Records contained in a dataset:
--*--

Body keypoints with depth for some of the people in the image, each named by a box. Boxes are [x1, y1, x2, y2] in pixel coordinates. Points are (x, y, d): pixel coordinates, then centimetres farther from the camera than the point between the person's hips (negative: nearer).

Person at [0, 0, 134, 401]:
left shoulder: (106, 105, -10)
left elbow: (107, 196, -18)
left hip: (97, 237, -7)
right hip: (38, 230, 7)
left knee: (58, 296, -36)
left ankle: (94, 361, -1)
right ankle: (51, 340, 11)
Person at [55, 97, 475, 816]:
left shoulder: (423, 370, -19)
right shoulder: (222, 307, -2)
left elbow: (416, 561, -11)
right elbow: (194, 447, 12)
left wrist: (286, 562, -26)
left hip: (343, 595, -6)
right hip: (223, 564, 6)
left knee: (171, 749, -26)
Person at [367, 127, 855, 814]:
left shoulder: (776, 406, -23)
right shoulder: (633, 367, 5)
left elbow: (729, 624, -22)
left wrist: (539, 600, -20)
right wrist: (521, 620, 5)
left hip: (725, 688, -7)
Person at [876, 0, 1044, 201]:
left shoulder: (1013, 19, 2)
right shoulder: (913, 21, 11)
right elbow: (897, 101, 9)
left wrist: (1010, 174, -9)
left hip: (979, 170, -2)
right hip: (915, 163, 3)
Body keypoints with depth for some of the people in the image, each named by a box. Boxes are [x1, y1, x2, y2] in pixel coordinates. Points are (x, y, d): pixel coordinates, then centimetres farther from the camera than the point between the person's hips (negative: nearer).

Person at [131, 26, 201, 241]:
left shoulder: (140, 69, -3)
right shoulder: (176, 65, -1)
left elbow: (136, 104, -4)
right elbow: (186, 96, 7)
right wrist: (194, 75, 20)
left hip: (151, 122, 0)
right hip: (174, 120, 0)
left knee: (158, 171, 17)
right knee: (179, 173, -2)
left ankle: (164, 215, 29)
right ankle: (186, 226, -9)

--*--

* _Directions_
Put down each entry again, unchanged and complete.

* _Task result_
Body keypoints with depth for some of the people in the image, each named by a box. Boxes are [x1, y1, x2, y2] in pixel coordinates. Points are (x, y, d): pixel coordinates, then centimetres farther from the camera than the point between the person's hips (negative: nearer).

Person at [0, 0, 134, 401]:
left shoulder: (106, 105, -10)
left elbow: (107, 196, -18)
left hip: (97, 237, -7)
right hip: (38, 230, 7)
left knee: (58, 296, -36)
left ankle: (94, 361, -1)
right ankle: (51, 340, 11)
Person at [55, 97, 475, 816]:
left shoulder: (423, 370, -19)
right shoulder: (222, 307, -2)
left elbow: (416, 561, -11)
right elbow: (194, 447, 12)
left wrist: (286, 562, -26)
left hip: (343, 595, -6)
right hip: (223, 564, 6)
left knee: (171, 749, -26)
Person at [367, 127, 855, 814]:
left shoulder: (776, 406, -23)
right shoulder: (633, 367, 5)
left elbow: (729, 624, -22)
left wrist: (539, 600, -20)
right wrist: (521, 620, 5)
left hip: (725, 688, -7)
Person at [876, 0, 1044, 201]:
left shoulder: (1013, 19, 2)
right shoulder: (913, 21, 11)
right elbow: (897, 101, 9)
left wrist: (1010, 174, -9)
left hip: (979, 170, -2)
right hip: (915, 163, 3)
Body keypoints with depth for some of the people in the image, each named by a box. Boxes are [x1, y1, x2, y2] in pixel coordinates. Points are (x, y, d): pixel coordinates, then centimetres farther from the camera than the point between the person's hips (negative: nearer).

Person at [131, 26, 201, 241]:
left shoulder: (140, 69, -3)
right shoulder: (176, 65, -1)
left elbow: (136, 104, -4)
right elbow: (186, 96, 7)
right wrist: (194, 75, 20)
left hip: (151, 122, 0)
right hip: (174, 120, 0)
left knee: (158, 171, 17)
right knee: (179, 173, -2)
left ankle: (164, 215, 29)
right ankle: (186, 226, -9)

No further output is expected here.